Introduction

This is an R Notebook with a script used for construction of species distribution maps for the paper by Arriaga-Varela et al. (2017): “A review of the Cercyon (Coleoptera: Hydrophilidae: Sphaeridiinae) of the Greater Antilles.”

The script reads the Excel-based tabular data and constructs the map using open-access on-line data.

There are many other ways how to construct map outputs using freely available data using R, google for alternatives if needed.

Please, change and adapt this code as necessary for your needs before running it!

1. Reading the data from the Excel file

Each record in the Excel file should include a species name and the decimal GPS data (longitude and latitude, each in a separate column). We used a [DarwinCore] (http://tdwg.github.io/dwc/terms/index.htm) formatted Excel spreadsheet in our case, but any Excel datasheet contaning the above three columns can be used.

Reading of data from Excel requires the xlsx library:

options(warn=-1)
library(xlsx)
## Loading required package: rJava
## Loading required package: xlsxjars

Please, give the full path to the Excel file with your data. Note that for Windows, you separate directories with double backslash, \\:

excel_file_DwC  =
  "/home/viktor/Work/Fikacek_paper/DwC_CaribbeanCercyon_occurrenceData.xlsx"

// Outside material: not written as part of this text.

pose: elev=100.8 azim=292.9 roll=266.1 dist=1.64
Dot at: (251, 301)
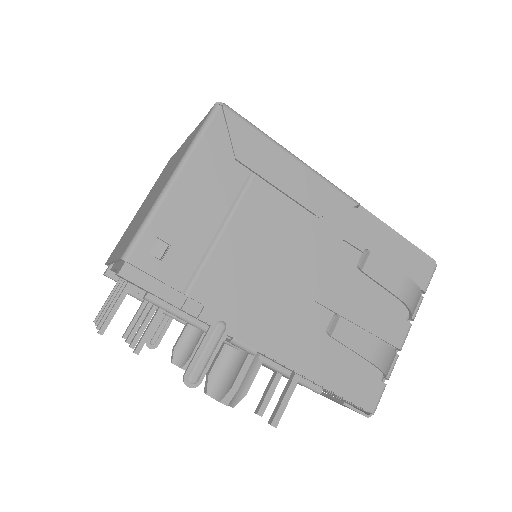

Please specify the number of the column with the species name, decimal latitude, and decimal longitude here (in this order):

cols = c (15, 33, 34)

The following chunk reads the selected columns from the Excel file, and creates a dataframe carrying the species name for each species included in tha dataset:

DwC = read.xlsx(excel_file_DwC, "Occurrence", header = TRUE,
                stringsAsFactors = FALSE, colIndex = cols)

speciesList <- unique(DwC[1])
SpeciesVector <- sort(as.vector(speciesList[, 1]))
SpeciesNumber <- nrow(speciesList)
for (i in 1:SpeciesNumber)
  {
    species <- SpeciesVector[i]
    speciesSubset <- subset(DwC, DwC[,1] == species)
    SpeciesSubsetUnique <- unique (speciesSubset[c(3,2)])
    assign(paste0(species), SpeciesSubsetUnique)
  }

This command, provided column numbers were correct, will have generated a bunch of variables in the global environment corresponding to each species. E.g. “floridanus”, “gimelli”, etc. Also each such variable should have two columns: one for longitude and one for latitude. Make sure you check this!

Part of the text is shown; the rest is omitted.